Apple's Autonomous Shuttle Service will use Volkswagen Vans
Over time Project Titan evolved from being a future Tesla competitor to that of a shuttle service, maybe a cab service over time. In March Patently Apple covered a patent supporting an autonomous cab/ride-sharing service that had traffic direction detection built-in. Today we're learning that Apple has decided to work with Volkswagen for some of its self-driving car efforts. According to the New York Times, the plan is to turn some of Volkswagen's T6 Transporter vans into autonomous shuttles for employees.
However, this project is reportedly behind schedule and taking up much of the time of Apple's autonomous driving team. Apple's lengthy talks pertaining to partnerships with manufacturers like BMW and Mercedes-Benz have ended.
Instead, Apple has signed a deal with Volkswagen to turn some of the carmaker's new T6 Transporter vans into Apple's self-driving shuttles for employees — a project that is behind schedule and consuming nearly all of the Apple car team's attention, said three people familiar with the project.
Apple's deal with Volkswagen, which has not been previously reported, and the failure of its talks with other automakers reflect the continuing travails and diminished scope of the company's four-year-old car program.
The project has suffered from repeated changes in direction that have hurt morale and led to hundreds of departures from its peak of more than 1,000 members two years ago, five former Apple employees said. They added that the project lacked a clear plan beyond the vans, including any near-term commercial goals.

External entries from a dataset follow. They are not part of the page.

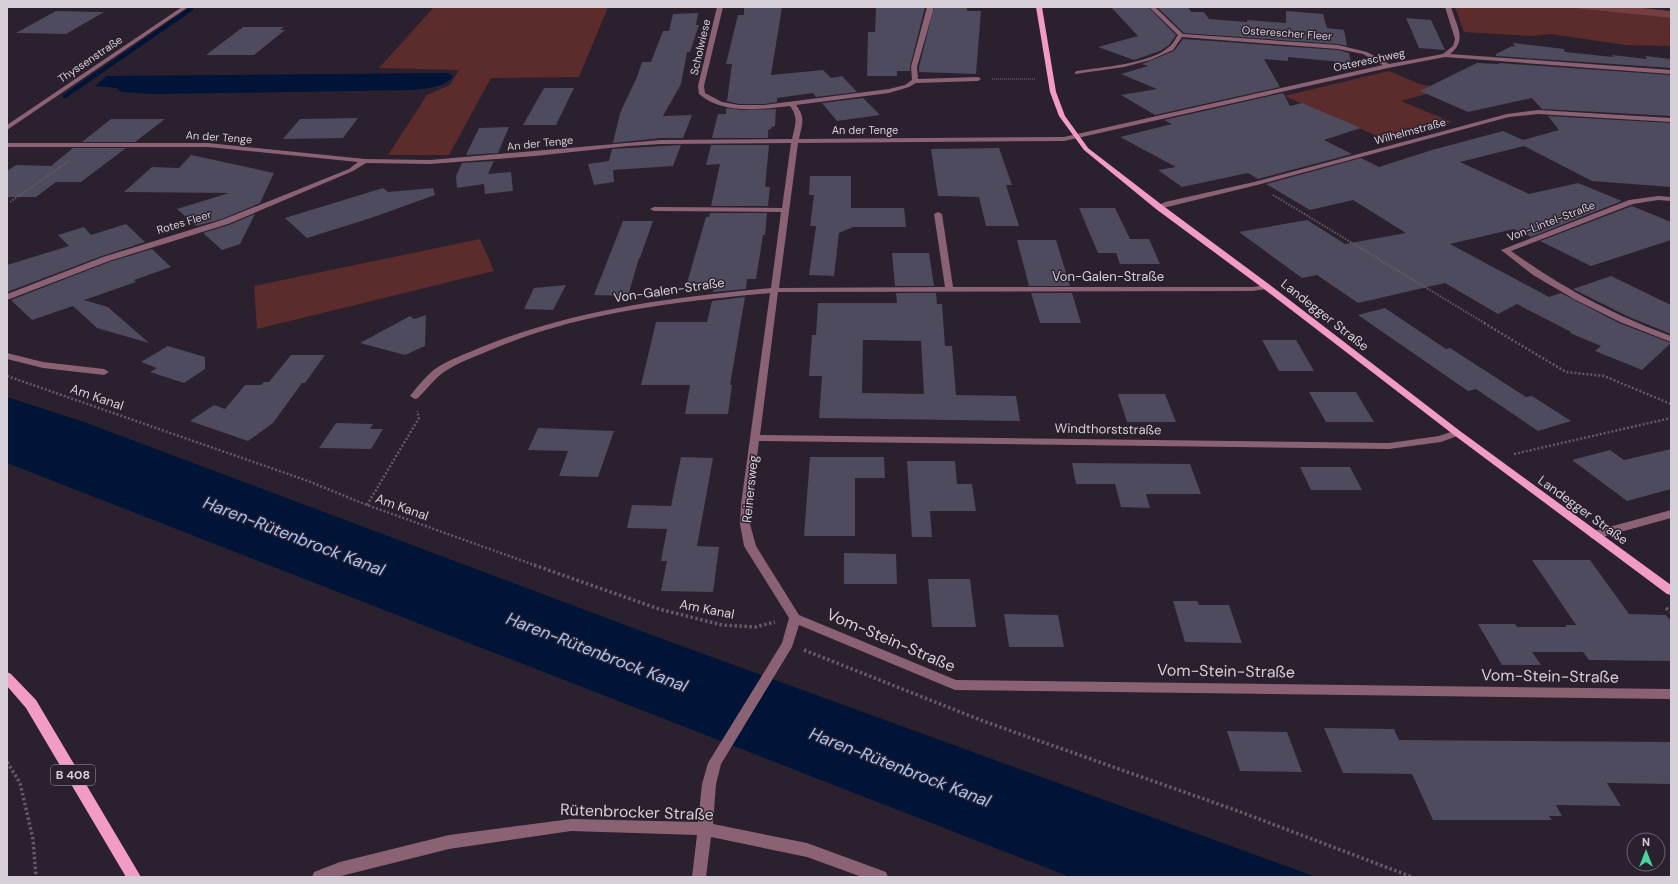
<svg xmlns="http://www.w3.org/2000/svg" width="1678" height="884" font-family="'DM Sans',sans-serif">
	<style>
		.green { fill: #5c2c2c }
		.forest { fill: #753f3f }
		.water { fill: #001437 }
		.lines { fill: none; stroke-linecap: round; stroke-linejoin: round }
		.stream { stroke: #001437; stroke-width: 4.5 }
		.building { fill: #4d4b5d; fill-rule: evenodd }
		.path-far3 { stroke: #655b67; stroke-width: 1.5; stroke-dasharray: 1 1; stroke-linecap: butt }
		.path-far2 { stroke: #655b67; stroke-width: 2; stroke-dasharray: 1.5 1.5; stroke-linecap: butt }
		.path-far1 { stroke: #655b67; stroke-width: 2.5; stroke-dasharray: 2 2; stroke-linecap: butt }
		.path { stroke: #655b67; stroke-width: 3.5; stroke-dasharray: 2.5 2.5; stroke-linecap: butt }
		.minor { fill: #8b6174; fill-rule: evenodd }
		.major { fill: #f29bc4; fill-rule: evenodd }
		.labels { text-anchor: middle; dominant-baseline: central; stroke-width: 3; stroke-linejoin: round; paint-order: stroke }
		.far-street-label { font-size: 11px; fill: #d7cfd8; stroke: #2b202e }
		.shield { fill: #2b202e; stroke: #a39aa5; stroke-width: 1 }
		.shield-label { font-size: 12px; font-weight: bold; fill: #d7cfd8 }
		.street-label { font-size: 13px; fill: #d7cfd8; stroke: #2b202e }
		.near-street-label { font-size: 16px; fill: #d7cfd8; stroke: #2b202e }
		.near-water-label { font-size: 17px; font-style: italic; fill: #a0c5f9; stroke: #2b202e }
	</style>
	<rect width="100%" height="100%" fill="#2b202e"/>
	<!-- green -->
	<path class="green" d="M434,7H608L579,77L491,78L449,155H388L427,95L450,85L459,70L379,68Z
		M1455,7H1563L1671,18V46L1625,45L1551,34L1532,36L1464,32Z
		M1389,71L1422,85H1426L1441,90L1401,101L1452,122L1384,139L1284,96Z
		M480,239L494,271L257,329L254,286Z"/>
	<!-- forest -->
	<path class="forest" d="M1563,7H1634L1671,11V18Z"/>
	<!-- water -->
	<path class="water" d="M447,73L453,76C445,88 427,88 414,90L153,94L121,92L117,88L95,86L107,76Z
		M7,397L84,422L657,637L1316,877H1070L7,463Z"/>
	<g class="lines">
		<!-- stream -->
		<path class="stream" d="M65,96L191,9"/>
	</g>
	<!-- building -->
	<path class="building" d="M744,7H782L771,75L823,70L831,78L842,76L857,92L816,97L813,93L777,98V102L764,104H739L727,101L732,64H726L738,15H744Z
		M876,7H925L910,67V71H897V76H867L868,32H875Z
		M934,7H967V11H981L976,74L919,72V67Z
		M1111,7H1148L1176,35L1169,45L1160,51L1134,60L1098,47L1138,36Z
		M1157,7H1188L1191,12H1204L1209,19L1247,22V20L1286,23V11L1323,14L1327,28L1344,30L1347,46L1338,44L1184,33Z
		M56,11L104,12L66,34L16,33Z
		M698,13L696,25H699L690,52H687L681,84L663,116L692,115L683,138H661L613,143L620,113L637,77L642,62H651L663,31H669L673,14Z
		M1406,18L1431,20L1445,50L1419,48Z
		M243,27H284L280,30H285L254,55H206Z
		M1183,39L1338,50L1349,53L1351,63L1288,57V61L1264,59L1280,87L1155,115L1121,95L1157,89L1121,74L1148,66L1142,64L1174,51Z
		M1513,43L1564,49L1565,52L1613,57L1612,55L1647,59L1645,56L1671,59V68L1496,56V54L1512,46L1515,47Z
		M1477,63L1499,64V63L1671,75V116L1542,109L1532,98L1468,112L1420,91Z
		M544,88H574L556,125H523Z
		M1283,93L1290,106L1302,103L1361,128L1324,140L1352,154L1258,179L1248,173L1182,187L1158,170L1176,167L1120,137L1172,124L1164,120Z
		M863,98L880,115L837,121L822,103Z
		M726,108L743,110L776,109L775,126L772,127L771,129L768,130V138H712L718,114H726Z
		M1548,116L1671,123V187L1592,181L1524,146L1460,162L1529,194L1578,183L1622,201L1531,237L1514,229L1450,244L1549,297L1561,293L1619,323L1671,343L1642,370L1595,351L1601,346L1570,333L1571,332L1517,304L1498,314L1445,283L1358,303L1317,275L1302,278L1239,232L1307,220L1345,244L1406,233L1353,200L1310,210L1266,184L1361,158L1379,167L1432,150L1503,131L1523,140L1559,130Z
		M358,118L343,138L283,139L300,119Z
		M111,119H165L135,142H82Z
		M509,127L498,153L466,155L479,128Z
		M681,145L673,166L613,170L614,182L594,185L588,164L609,161L612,149Z
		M711,145H769L765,187H770L768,206H711L720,164L706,165Z
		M73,148H126L81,182H56L36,197H7V171L16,165L51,166Z
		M999,148L1012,185H1006L1019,226H986L979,197L938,196L931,149Z
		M191,155L274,173L260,203L222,219L196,226L177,209L229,193L124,192L152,167L179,168Z
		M494,161L488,174L511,172L513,191L485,194L484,184L457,188L456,176L462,163Z
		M810,176H851V208H904L906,227H853L839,233L834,276L809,275L816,226H810L814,195H809Z
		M383,188L388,192L433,188L435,195L371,218L307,238L285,218Z
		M1632,206L1671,222V240L1591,266L1540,241Z
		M1079,208H1115L1130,239H1149L1160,264H1120L1116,253H1098Z
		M710,213H767L765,235H763L756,279H747L746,289L713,292L715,283H687L706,217H709Z
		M255,214L240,244L222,250L203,233L229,225Z
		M623,221H653L640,258H639L628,296L594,295Z
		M126,224L145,242L102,256L7,292V265L69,246L58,235L84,227L91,235Z
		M1017,240H1056L1070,286H1029Z
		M152,249L171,267L134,280L136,282L84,300L108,307L149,343L97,328L73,306L32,320L11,300L109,262Z
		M892,253H929L934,286H895Z
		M1611,276L1671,305V334L1629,317L1573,289Z
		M566,285L553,310L524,309L534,288Z
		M896,293H936L937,304H942L945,346H952L956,395L1016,396L1020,421L819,418L822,376H809L812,335H816L818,303H897ZM863,340L921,341L924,394L862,393Z
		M1031,293H1072L1081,323H1040Z
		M745,297L730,385H732L728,414H685L690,385H641L656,322H707L712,301Z
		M1385,308L1446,349L1450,348L1526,397L1532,396L1571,421L1538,431L1476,389L1468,391L1358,315Z
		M426,315L425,346L405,355L360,343L410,316L414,319Z
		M1262,340H1296L1314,371H1279Z
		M168,346L205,357V369L184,383L150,372L157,368L141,362Z
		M291,355H325L305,383H302L273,423L248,441L190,421L214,405L225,409L245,385H261L264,382H269Z
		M1309,392H1356L1374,422H1326Z
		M1118,394H1165L1176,422H1127Z
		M336,423L373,424L370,429H383L371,449L319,448Z
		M538,428L614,431L598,477L559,476L568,451L528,450Z
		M1671,449V489L1627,501L1572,460L1610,450L1624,460Z
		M681,457L713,458L697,546L719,547L713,592L661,591L667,561H661L667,529L627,528L632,505L671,506Z
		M810,457H884L885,478H855V536H804Z
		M907,461H955L957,484H972L976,511H930L932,537H912Z
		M1072,463L1190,464L1201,494H1146L1150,508L1121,507L1115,484H1076Z
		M1300,467H1350L1362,490H1311Z
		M844,553L896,554L897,584H844Z
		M1532,560H1590L1629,614L1666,615L1671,621V661L1589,660L1583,652H1532L1541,665H1502L1478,624H1515L1517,627H1567L1565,625H1576Z
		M928,579H970L976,627H932Z
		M1173,601H1197L1199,605H1229L1242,643L1185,642Z
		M1004,614L1058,615L1064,647H1009Z
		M1324,728L1394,729L1399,740L1671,742V784L1607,783L1621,806L1556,805L1562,816H1549L1552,820H1433L1412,774L1343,773Z
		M1227,731L1287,732L1302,772L1240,771Z"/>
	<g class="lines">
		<!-- path-far3 -->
		<path class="path-far3" d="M992,79H1035"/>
		<!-- path-far2 -->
		<path class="path-far2" d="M1273,195L1486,324
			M10,202L69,161"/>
		<!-- path-far1 -->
		<path class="path-far1" d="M1484,323L1566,372L1604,376L1671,404
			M7,376L308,481L367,505L537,566
			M1514,454L1671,418
			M367,505L419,418L417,411"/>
		<!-- path -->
		<path class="path" d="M534,565L659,609L722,625L755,627L775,622
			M1666,608L1671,612
			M804,650L983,721L1238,811L1412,877
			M7,762L20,783L33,839L36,877"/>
		<!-- minor -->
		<path class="minor" d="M182,7H188L7,130V125Z
			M717,7H723L704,86L705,93L722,102L739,105H764L889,89L905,85L912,80L911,67L927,7H933V11L917,67L918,79L978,77L981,79L978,81L916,83L909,87L889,93L796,105C806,118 802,124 799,139L1064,137L1383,65L1363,54L1338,49L1182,37L1173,50L1150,60L1124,67L1075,74V72L1077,71C1102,67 1150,64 1169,47C1173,44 1175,39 1178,35L1149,7H1155L1183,34L1338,45L1367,52L1389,64L1443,54L1453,46L1455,39L1445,7H1451C1456,25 1468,40 1450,54L1671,70V74L1445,57L1388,68L1064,141L798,143L779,288L945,287L934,214L938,212L942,214L953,287H1252L1267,285L1271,287L1267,289L1252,291L778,292L760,435L1389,443L1439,436L1457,430L1462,433L1460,435L1441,442L1389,449L759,441L751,504L750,524L756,546L799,615L956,680L1671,689V699L955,690L799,625L792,647L721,764L716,784L713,824L807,843L886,872L888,877H862L807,857L711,837L706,877H692L697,835L571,831L449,849L337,877H312L314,872L340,862L449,835L571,819L698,822L702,784L708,763L782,643L789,618L744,546L740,524L741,504L770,293C676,302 581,312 493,349C477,356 458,362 444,372C434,379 427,389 418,398L415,399L410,396C417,387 426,376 435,369C449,359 468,353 484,346C576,309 673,297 771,288L781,212L654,211L650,209L654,207L782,208L791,143L661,144L628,146L535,156L430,164L366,163L353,171L228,224L109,261L7,300V294L103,257L222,220L349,169L358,162L208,147H7V143H208L365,159L430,160L661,140L792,139C795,125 799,118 790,106C761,109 723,115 699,94L698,86Z
			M1538,110L1671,118V122L1538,114L1509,117L1257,185L1159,209L1155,207L1165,202L1254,182L1507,114Z
			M1658,196L1671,197V201L1658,200L1633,204L1511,251C1563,288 1611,314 1671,336V342L1620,322L1574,299L1533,275L1501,250L1629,200Z
			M7,353L43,362L104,369L109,372L104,375L43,368L7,359Z
			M1671,510V518L1595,539L1591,538L1589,535L1591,532Z"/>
		<!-- major -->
		<path class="major" d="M1036,7H1042L1056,92L1065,116L1088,148L1162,205L1270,285L1460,431L1671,585V595L1667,594L1454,435L1264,289L1156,209L1084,150L1059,116L1050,92Z
			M7,672L11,674L36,700L141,877H126L26,708L7,686Z"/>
	</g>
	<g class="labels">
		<!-- far-street labels -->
		<g class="far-street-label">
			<text transform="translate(1287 33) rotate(4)">Osterescher Fleer</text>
			<text transform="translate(700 47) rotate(-77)">Scholwiese</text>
			<text transform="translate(90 59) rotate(-34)">Thyssenstraße</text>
			<text transform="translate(1369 60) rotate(-12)">Ostereschweg</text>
			<text x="865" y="130">An der Tenge</text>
			<text transform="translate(1410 131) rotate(-15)">Wilhelmstraße</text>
			<text transform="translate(219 137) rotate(4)">An der Tenge</text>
			<text transform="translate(540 143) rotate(-6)">An der Tenge</text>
			<text transform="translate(1551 221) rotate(-21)">Von-Lintel-Straße</text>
			<text transform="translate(184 222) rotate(-17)">Rotes Fleer</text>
		</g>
		<!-- shield labels -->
		<rect class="shield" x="51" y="765" width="44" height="20" rx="3"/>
		<g class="shield-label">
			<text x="73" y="775">B 408</text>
		</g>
		<!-- street labels -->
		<g class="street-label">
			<text x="1108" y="276">Von-Galen-Straße</text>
			<text transform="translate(669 290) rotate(-8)">Von-Galen-Straße</text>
			<text transform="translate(1325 315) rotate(38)">Landegger Straße</text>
			<text transform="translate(97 397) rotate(19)">Am Kanal</text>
			<text transform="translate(1108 429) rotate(1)">Windthorststraße</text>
			<text transform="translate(750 489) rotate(-84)">Reinersweg</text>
			<text transform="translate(402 507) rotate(20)">Am Kanal</text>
			<text transform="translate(1583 510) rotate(36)">Landegger Straße</text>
			<text transform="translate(707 609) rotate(11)">Am Kanal</text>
		</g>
		<!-- near-street labels -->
		<g class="near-street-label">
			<text transform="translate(891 640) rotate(23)">Vom-Stein-Straße</text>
			<text transform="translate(1226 671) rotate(1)">Vom-Stein-Straße</text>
			<text transform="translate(1550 676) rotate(1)">Vom-Stein-Straße</text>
			<text transform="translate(637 812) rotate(2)">Rütenbrocker Straße</text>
		</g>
		<!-- near-water labels -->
		<g class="near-water-label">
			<text transform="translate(294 536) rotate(21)">Haren-Rütenbrock Kanal</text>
			<text transform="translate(597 652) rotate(21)">Haren-Rütenbrock Kanal</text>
			<text transform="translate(900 767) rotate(21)">Haren-Rütenbrock Kanal</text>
		</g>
	</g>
	<!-- border -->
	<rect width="1678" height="884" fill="none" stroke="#d7cfd8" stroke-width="16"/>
	<!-- north arrow -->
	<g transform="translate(1646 852)"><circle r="19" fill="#2b202e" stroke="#706672"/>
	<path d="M0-3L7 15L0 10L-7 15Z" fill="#47d49e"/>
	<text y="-6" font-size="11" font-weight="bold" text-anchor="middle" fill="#d7cfd8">N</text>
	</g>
</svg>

Apple originally began its car project — known internally as Titan and T172 — in 2014. At the time, Apple planned to build a single vehicle that would upend society and industry, in what would be the automotive version of the iPhone. The company set to work on an electric driverless car with a lush interior reminiscent of a lounge or living room, where passengers face each other instead of the road, according to two early employees of the project."
Passengers facing each other was illustrated in a patent figure 6 of one of our March patent reports titled: "Patent of the Decade: Apple Reveals an Unbelievable VR Experience System for Next-Gen Autonomous Vehicles."
The NYTimes report added that "Apple enlisted software programmers, automotive engineers, rocket scientists and the industrial-design team of Apple's design chief, Jonathan Ive, to reimagine the car." For more on this story, read the full NYTimes report.
It was reported in January that Apple had nearly doubled the number of self-driving cars in its California test fleet, according to new figures obtained by the Financial Times. Apple currently has 55 autonomous test vehicles registered with the state’s Department of Motor Vehicles as noted in the chart below, which is up from 27 in late January. That’s more than companies like Waymo and Uber, and second only to General Motors (which performs tests with Cruise, its self-driving division).